Now, that is gone. I could be anybody, just another one of the millions of people in the Northeast from around the whole world. Predictably, I miss being recognized as “Ms. Whetstone.” I knew who that was, what I was expected to say, even if I was embarrassed that a former student was scanning my tampons or cheap wine.

I am anonymous here for at least a few more weeks. on the upside, I could wear pajamas to the grocery with no shame if I wanted. Hell, slippers even. (Apparently, this is a thing. See the photo I found on the Internet.) I don’t have to make eye contact, much less conversation, with anyone in retail. Still, I must admit, I felt slighted when the guy who checked me out at Ross the other day told me the total due and turned away as he gave me my receipt, as if I was already gone– as if I was nobody. Not even a nod.

Jeff says he likes this, the anonymity of a new place. We haven’t even run into anyone in NYC—doesn’t that always randomly happen? We are individuals at the tail end of a liminal space—stepping off from the unknown to the barely known.

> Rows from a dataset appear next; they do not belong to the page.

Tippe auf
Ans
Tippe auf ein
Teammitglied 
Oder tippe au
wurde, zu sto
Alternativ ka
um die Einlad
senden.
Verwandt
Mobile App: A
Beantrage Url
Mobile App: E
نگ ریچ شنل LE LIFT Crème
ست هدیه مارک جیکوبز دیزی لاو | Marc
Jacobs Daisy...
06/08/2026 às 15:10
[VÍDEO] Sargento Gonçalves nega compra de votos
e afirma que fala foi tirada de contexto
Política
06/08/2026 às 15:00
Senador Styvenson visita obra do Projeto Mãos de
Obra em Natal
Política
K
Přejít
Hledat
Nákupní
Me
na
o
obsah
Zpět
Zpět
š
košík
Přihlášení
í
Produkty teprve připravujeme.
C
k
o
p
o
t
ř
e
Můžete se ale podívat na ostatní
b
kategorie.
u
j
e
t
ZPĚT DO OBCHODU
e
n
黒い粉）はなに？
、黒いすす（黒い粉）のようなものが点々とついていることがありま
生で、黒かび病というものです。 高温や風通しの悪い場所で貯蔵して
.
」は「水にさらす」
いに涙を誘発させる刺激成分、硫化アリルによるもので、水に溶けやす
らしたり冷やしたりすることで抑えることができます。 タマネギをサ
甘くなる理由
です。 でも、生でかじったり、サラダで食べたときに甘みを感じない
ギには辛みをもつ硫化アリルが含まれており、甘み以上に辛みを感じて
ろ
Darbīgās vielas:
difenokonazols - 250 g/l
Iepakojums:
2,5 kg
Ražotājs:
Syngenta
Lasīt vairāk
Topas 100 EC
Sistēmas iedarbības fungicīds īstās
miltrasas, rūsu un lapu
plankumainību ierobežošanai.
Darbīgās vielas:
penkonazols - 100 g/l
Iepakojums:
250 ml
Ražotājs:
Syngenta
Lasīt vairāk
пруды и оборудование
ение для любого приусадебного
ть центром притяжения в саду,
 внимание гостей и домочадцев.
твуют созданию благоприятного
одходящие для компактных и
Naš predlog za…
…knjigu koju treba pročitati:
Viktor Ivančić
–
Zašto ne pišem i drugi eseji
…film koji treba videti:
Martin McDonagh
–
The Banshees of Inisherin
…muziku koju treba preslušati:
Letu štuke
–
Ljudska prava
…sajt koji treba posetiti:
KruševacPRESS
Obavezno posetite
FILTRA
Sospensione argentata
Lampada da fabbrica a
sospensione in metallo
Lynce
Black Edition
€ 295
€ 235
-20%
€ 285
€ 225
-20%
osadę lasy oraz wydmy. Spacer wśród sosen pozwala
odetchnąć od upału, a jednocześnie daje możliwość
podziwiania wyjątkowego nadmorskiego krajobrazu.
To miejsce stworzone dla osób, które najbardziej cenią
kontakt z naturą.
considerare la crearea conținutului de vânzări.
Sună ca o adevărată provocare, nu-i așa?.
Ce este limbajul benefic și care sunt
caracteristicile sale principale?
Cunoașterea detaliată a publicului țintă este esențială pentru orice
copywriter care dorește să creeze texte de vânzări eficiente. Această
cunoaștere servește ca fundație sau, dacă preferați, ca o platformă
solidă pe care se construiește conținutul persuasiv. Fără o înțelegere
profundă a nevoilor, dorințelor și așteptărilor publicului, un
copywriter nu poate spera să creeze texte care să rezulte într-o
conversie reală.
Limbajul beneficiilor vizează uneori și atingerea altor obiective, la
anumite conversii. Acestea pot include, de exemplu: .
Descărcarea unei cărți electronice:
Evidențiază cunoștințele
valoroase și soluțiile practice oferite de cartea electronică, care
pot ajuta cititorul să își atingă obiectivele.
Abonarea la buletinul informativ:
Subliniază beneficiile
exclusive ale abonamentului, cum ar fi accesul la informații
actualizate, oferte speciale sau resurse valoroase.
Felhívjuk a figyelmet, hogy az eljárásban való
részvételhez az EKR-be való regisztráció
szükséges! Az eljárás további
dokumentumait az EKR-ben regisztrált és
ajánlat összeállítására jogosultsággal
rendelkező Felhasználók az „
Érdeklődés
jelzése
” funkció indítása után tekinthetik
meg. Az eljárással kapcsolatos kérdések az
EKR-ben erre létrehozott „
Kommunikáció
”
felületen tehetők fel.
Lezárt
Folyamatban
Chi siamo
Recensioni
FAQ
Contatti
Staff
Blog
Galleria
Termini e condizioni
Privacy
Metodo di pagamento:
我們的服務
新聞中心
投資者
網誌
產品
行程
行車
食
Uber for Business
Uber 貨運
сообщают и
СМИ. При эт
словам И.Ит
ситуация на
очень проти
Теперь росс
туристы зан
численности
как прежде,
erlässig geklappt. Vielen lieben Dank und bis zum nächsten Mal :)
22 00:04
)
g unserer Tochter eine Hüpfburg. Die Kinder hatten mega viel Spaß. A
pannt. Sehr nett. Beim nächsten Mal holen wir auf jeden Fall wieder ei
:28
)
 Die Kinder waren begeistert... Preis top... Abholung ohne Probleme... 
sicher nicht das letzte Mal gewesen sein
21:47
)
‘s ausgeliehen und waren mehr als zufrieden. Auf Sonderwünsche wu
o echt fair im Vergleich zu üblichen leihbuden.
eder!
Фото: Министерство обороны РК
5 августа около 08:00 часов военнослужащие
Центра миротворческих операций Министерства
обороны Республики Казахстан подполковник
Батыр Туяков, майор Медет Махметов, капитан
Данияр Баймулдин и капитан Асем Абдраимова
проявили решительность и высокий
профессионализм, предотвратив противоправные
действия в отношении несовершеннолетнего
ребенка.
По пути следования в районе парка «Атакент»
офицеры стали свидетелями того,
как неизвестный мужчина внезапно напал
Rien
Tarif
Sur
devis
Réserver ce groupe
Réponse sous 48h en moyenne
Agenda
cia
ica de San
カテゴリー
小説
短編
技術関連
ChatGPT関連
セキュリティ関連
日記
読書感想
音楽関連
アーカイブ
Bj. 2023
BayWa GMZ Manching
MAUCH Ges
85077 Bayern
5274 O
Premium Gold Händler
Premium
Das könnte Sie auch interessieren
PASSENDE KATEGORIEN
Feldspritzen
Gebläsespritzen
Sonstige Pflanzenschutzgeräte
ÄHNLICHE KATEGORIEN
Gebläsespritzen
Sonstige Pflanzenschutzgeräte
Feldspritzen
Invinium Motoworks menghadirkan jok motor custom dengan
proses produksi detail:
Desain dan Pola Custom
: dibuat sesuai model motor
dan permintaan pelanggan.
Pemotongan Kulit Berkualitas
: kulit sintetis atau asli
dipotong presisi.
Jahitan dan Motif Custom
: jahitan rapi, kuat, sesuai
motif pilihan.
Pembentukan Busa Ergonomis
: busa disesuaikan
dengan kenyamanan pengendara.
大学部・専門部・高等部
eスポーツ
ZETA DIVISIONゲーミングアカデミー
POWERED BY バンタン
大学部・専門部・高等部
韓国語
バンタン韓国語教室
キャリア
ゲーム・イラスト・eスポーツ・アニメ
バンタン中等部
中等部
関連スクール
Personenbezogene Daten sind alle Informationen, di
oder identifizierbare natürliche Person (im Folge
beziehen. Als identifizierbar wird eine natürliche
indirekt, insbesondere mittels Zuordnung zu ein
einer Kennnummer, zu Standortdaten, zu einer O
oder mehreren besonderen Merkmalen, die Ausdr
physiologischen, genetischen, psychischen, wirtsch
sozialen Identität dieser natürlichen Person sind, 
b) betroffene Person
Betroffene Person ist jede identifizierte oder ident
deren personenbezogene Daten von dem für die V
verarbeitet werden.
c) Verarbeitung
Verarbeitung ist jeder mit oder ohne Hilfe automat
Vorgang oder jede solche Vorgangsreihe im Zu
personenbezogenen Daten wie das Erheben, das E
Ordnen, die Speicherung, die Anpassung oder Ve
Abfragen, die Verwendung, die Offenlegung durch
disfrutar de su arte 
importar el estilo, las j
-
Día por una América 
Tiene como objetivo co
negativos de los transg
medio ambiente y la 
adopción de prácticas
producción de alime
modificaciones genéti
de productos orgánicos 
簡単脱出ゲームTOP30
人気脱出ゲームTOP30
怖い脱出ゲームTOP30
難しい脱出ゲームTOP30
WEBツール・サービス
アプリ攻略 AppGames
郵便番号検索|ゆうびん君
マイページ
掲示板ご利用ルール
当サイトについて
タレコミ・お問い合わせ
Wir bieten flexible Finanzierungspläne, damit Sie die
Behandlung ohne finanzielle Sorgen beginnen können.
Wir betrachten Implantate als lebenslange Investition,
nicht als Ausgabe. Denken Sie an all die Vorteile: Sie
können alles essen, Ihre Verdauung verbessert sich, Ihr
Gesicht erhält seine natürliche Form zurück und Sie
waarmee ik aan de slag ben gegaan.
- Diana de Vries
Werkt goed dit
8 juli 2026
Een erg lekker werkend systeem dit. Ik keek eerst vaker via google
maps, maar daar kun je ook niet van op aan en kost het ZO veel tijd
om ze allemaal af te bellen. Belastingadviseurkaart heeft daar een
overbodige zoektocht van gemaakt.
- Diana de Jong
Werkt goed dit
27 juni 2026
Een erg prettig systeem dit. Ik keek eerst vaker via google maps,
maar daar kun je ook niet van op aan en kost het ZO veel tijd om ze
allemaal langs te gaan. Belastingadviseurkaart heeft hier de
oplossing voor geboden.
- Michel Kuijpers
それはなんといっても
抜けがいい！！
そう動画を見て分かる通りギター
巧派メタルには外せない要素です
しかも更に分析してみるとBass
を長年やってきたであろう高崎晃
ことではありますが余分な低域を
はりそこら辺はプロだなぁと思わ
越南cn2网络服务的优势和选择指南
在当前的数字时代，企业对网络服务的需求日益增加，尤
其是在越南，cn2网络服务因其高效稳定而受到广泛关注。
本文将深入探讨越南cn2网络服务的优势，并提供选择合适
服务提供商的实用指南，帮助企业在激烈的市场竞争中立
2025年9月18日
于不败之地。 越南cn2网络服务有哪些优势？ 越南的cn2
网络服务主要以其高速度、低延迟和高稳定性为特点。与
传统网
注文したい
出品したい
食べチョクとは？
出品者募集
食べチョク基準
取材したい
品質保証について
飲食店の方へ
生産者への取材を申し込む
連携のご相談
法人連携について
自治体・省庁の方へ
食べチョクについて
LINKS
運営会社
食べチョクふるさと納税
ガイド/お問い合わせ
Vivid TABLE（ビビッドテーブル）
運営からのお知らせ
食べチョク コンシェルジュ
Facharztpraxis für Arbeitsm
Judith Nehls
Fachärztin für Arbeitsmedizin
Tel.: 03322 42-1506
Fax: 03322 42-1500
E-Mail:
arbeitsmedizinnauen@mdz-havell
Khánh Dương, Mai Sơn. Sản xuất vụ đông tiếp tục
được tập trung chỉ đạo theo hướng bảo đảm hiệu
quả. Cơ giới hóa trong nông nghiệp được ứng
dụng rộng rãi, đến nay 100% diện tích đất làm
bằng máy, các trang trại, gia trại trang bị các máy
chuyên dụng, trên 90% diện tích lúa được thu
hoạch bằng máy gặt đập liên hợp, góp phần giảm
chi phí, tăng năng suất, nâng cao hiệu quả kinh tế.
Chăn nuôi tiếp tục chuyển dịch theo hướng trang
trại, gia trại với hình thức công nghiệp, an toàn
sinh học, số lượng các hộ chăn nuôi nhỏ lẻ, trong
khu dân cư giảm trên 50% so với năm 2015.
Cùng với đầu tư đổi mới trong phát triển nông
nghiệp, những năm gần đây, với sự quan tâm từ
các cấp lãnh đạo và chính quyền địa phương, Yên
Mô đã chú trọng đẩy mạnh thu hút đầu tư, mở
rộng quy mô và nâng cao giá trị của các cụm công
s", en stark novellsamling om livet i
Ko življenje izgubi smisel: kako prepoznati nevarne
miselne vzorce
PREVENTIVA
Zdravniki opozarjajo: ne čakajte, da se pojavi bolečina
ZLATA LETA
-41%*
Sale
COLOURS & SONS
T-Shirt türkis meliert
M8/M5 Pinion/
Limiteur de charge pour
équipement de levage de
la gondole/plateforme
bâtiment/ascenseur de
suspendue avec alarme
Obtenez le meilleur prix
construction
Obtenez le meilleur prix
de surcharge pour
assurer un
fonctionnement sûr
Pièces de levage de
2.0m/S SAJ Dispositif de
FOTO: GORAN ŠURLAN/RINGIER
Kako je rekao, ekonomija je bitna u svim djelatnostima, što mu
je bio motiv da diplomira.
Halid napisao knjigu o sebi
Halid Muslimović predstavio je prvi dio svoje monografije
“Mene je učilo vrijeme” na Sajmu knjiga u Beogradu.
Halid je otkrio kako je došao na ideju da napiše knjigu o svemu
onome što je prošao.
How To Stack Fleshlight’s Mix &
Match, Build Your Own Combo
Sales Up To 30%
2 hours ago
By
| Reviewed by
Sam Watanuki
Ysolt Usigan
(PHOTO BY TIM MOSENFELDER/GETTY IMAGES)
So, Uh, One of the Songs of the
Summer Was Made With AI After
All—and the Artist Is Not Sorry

A week ago, I was on the way to meet a friend of a friend for the first time, and I heard someone call out, “Stephanie!” There are a lot of people with my name, so I just kept going on my bike, then I heard it again. I stopped and turned around. It was the one friend I already know in this town. It actually was my name being called, a great and wonderous surprise.

My invisibility cloak is slipping. Then again, maybe the thing never fully covered me anyway. Today, in the phone store, the young guy waiting on us observed, “Your accent is different than his (meaning Jeff). When he talks to me, his changes a little, like he’s travelled for business. Yours is stronger.”

“Where do you think I’m from?” I ask. I think I sound like I’m from Kentucky/North Carolina, but I’ve been placed anywhere from Mississippi to England.

“The South,” the guy says.

“You have a good ear,” I say.

I guess I never was totally anonymous. I’m just not sitting in the same spot.